I recently made a journey of a thousand miles from Chicago to Denver. Here I am in the West! Colorado is big-sky-beautiful country. I love the light. The light here is extraordinary.
In honor of this momentous change, I wanted to post a poem by Mary Crow, a former poet laureate of the state of Colorado, a poet who pays attention to light — and many other things. In addition to being a poet, Mary Crow is a teacher and translator.
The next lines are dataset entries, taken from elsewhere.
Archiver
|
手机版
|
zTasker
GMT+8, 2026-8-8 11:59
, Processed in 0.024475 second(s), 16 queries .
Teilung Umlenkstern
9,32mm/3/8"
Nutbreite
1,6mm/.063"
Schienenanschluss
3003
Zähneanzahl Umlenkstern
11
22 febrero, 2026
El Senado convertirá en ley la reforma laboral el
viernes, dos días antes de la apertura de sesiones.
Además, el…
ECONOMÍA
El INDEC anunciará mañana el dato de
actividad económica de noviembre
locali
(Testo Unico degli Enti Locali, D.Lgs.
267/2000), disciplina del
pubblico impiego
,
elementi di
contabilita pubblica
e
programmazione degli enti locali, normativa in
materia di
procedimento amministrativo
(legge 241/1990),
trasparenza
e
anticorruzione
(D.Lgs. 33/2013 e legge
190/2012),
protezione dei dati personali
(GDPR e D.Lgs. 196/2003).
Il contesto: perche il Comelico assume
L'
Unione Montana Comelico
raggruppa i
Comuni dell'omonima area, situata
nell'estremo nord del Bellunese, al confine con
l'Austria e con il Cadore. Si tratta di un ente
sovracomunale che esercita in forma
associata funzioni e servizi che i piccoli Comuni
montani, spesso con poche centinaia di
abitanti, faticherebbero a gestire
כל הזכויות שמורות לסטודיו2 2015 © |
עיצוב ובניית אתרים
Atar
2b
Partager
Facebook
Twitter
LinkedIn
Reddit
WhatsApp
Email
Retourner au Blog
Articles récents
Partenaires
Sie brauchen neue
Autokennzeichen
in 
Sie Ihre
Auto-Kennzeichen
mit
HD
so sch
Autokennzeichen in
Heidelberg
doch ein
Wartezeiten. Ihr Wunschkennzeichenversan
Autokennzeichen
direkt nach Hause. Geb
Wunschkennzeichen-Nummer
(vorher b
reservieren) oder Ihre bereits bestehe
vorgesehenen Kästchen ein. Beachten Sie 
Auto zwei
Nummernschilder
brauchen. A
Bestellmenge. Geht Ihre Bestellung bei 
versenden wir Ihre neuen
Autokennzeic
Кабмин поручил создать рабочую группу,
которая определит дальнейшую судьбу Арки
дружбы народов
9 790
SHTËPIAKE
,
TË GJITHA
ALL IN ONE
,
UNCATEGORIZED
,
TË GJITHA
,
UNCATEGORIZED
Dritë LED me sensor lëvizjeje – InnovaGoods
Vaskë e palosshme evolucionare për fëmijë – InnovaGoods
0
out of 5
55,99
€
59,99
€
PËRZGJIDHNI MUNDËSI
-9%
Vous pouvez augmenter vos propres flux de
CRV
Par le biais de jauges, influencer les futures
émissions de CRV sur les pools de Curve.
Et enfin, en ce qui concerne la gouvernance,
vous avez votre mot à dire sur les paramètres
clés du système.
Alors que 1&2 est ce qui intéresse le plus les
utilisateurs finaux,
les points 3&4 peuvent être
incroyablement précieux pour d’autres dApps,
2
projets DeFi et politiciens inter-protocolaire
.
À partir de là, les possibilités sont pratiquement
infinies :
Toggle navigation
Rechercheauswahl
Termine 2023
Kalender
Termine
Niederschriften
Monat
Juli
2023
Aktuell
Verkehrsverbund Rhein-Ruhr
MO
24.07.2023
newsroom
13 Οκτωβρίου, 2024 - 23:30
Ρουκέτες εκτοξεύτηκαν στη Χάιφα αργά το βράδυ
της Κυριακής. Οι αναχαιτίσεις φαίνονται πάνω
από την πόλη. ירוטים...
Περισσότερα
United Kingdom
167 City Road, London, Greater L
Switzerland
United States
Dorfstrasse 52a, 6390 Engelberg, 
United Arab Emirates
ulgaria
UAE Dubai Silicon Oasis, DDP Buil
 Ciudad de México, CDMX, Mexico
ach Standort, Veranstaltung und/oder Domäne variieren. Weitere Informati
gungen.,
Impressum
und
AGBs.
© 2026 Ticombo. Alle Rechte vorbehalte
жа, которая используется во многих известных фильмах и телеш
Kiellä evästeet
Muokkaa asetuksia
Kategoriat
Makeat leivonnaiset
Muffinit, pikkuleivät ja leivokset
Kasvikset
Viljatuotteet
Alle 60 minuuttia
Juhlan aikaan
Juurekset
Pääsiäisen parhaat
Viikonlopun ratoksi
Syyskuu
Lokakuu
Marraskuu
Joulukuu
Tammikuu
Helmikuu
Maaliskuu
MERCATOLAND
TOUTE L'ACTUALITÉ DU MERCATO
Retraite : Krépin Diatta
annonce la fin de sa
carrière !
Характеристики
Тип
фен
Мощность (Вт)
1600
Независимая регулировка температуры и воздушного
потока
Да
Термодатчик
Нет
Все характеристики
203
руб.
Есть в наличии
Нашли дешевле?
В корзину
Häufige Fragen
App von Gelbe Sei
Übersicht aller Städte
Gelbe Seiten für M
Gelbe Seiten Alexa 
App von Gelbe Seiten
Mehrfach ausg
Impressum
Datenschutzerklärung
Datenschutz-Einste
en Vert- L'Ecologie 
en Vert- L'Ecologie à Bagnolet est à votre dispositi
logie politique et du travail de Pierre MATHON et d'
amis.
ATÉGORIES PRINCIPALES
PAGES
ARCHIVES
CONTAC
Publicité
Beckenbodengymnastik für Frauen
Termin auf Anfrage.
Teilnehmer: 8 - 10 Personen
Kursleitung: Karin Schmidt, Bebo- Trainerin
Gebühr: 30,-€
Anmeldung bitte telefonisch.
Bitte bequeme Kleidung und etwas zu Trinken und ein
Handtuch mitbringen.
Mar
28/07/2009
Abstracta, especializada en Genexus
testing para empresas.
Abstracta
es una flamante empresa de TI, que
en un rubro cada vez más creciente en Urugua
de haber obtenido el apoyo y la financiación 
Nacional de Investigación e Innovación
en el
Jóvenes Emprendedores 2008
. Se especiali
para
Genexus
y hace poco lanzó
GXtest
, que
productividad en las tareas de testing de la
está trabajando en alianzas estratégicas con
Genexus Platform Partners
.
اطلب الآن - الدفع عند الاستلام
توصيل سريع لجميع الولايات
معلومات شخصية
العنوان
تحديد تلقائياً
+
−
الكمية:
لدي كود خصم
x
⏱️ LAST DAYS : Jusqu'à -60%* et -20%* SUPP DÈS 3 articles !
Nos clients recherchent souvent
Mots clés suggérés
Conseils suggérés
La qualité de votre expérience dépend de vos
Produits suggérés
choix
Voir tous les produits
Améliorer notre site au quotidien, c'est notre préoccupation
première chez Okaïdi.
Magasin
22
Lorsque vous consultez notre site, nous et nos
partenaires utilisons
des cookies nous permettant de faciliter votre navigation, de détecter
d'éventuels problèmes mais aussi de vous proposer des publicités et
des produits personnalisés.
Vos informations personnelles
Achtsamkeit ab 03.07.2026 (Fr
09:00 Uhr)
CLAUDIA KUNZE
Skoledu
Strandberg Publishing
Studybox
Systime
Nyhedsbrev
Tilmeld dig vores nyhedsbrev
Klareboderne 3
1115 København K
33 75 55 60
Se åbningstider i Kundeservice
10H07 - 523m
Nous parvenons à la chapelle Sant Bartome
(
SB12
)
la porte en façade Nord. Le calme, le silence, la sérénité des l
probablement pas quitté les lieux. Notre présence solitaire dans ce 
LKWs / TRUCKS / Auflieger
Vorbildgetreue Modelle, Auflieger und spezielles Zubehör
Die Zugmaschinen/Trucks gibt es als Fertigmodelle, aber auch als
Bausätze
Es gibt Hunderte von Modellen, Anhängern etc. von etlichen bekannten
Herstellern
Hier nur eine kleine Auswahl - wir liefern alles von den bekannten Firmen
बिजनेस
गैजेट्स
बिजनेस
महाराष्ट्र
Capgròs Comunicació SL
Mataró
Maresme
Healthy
Her poem below translates the light.
“The Morning of Morning”
Why let it matter so much?: the morning’s morningness,
early dark modulating into light
and the tall thin spruces jabbing their black outlines at dawn,
light touching the slope’s outcroppings of rock and yellow grass,
as I sit curled under blankets in the world
after the world Descartes shattered,
a monstrous fracture
like the creek’s water surging through broken ice.
A silent wind bounces spruce branches
in that motion that sets molecules vibrating latitude by latitude
to crack the absolute
of feeling, of knowing what I know, of knowing who I am,
while down the road the town wakes to hammer and saw—
a sound that says to some, if you don’t grow you’re dead—
and then farther down the elk and deer gather
at a farmer’s fence for his handout of hay.
Late January: just outside Rocky Mountain National Park:
a high branch of ponderosa offers a rosette
of needles blackgreen and splayed as in a Japanese scroll painting,
which is beautiful if I focus there and not on the sprawl I’m part of
in this rented condo where I don’t want to live since I, too, need
more rooms to haul my coffee to, more bookshelves for books
I haven’t time to read—bird chatter!—I shouldn’t make one more resolution
I can’t keep to spend more time with friends.
But it’s morning and morning’s my time of day
as spring’s my season; more light, I say.
I do regret some things I’ve done and if I could,
I’d do things differently: start sooner, say, look deeper.
One flake of snow drifts down slantwise,
a lovely interruption to my tirade—
as each aspen is to the larger groves of taller firs—
and brings me back to what’s happening here.
Mary Crow
first published in Ploughshares
“A journey of a thousand miles begins with a single step.”